Ya no se ve ni un pálido reflejo de la luz solar que penetra por la claraboya, a la luz de las linternas se observan blanquísimos mantos, cuyas gotas de aguas, al rodar por su superficie aérea, es decir antes de que se inundara la cueva, formó pliegues dentados, este saló fue bautizado con el nombre de “salón Blanco”.

Una estalactita casi en el centro de ese salón presenta su cónica superficie erizada por miles de helictitas. A continuación, se desarrolla un túnel con morfología similar a la del salón del lago, pero desciende hacia el occidente, donde la cueva continúa más estrecha, cubierta de esbeltas columnas; el techo desciende bastante y la prudencia indica el retorno. El piso muy irregular deja ver trechos de roca estructural perforada por huecos cilíndricos.

Durante la exploración del 4 de mayo de 1966, por Antonio Núñez Jiménez, Nicasio Viñas y otros expedicionarios se tomaron temperaturas a las 10:40 horas en el aire exterior con 24.4o en el interior de la cueva 23.0o y en el agua 25.3o. Además durante la exploración subacuática se tomaron muestras de agua a distintas profundidades, para realizar análisis de salinidad y oxígeno disuelto:

Profundidad

(m)

Oxígeno ML/L

(milímetro por litro)

Salinidad 5o/00

(gramos por mil gramos de agua)

0.00 m

4.02

0.5o00-5%

3.00 m

3.98

0.5o00-5%

6.00 m

4.22

0.5o00-5%

10. 00 m

4.60

0.5o00-5%

El O2 fue determinado mediante el “Método de Winkler”. La salinidad titulada con solución NO3Ag, y también midiendo la conductibilidad eléctrica del agua. Los resultados es una proporción de salinidad casi nula y el oxígeno no disminuye con la profundidad, sino que aumenta.

Se calculó que el piso de la cueva en el fondo del salón Blanco se encuentra a unos 8 m por debajo del nivel del mar y sin embargo existen las estalagmitas ya descritas se demuestra los niveles del mar durante el pleistoceno.

En dirección opuesta al “salón Blanco”, casi NW a partir del ¨salón de las Claraboyas” la cueva vuelve a descender, totalmente ocupada por el agua. Es necesario bucear de nuevo en sifón como 5 m de profundidad para pasar al “salón de los Cristales”, por presentar bellas estalactitas cristalinas, casi transparentes, de la más pura calcita. Curiosamente numerosas estalactitas muestran su superficie como estriadas horizontalmente, es decir ligeramente “cordadas” como las bautizó Núñez Jiménez y ellas se deben a las huellas de las fluctuaciones del nivel del manto freático; esta forma cordada ya fue observada en las formaciones secundarias de “cueva de La Lechuza”.

El rumbo de esa nueva dirección e casi norte 10o, la cueva sigue a través de un ancho sifón en cuya superficie existe una campana de aire, respirable, sin equipos de escafandra autónoma.

Datos recopilados
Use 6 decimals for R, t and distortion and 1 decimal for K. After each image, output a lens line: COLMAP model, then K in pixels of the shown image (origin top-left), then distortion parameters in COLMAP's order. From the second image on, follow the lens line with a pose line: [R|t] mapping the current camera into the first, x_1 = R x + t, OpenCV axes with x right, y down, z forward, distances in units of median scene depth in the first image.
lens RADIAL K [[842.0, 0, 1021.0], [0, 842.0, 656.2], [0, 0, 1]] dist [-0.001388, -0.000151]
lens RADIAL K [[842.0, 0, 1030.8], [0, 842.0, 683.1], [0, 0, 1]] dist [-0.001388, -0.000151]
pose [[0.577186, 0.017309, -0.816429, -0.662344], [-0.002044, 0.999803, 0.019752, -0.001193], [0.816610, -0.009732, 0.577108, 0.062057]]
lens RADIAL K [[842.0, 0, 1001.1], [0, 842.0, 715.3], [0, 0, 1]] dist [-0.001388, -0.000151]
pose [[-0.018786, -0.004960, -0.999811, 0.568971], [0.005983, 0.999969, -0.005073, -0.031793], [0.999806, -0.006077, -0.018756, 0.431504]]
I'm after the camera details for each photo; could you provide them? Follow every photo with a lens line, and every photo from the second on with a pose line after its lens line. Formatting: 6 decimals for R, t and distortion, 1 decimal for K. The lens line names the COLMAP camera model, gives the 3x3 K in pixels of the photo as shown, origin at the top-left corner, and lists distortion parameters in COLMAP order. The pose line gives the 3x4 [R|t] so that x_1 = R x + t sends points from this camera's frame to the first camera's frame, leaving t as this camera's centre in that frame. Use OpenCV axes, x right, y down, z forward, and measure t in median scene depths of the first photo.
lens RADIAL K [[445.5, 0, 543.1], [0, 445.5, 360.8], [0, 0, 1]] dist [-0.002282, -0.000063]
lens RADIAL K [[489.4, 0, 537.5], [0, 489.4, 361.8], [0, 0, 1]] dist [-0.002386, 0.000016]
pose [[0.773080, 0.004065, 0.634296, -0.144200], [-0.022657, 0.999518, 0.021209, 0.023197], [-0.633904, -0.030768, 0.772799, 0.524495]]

### TAREA
Según el texto sobre la cueva, ¿con qué método se determinó el oxígeno del agua?

### SOLUCIÓN
Se determinó mediante el "Método de Winkler".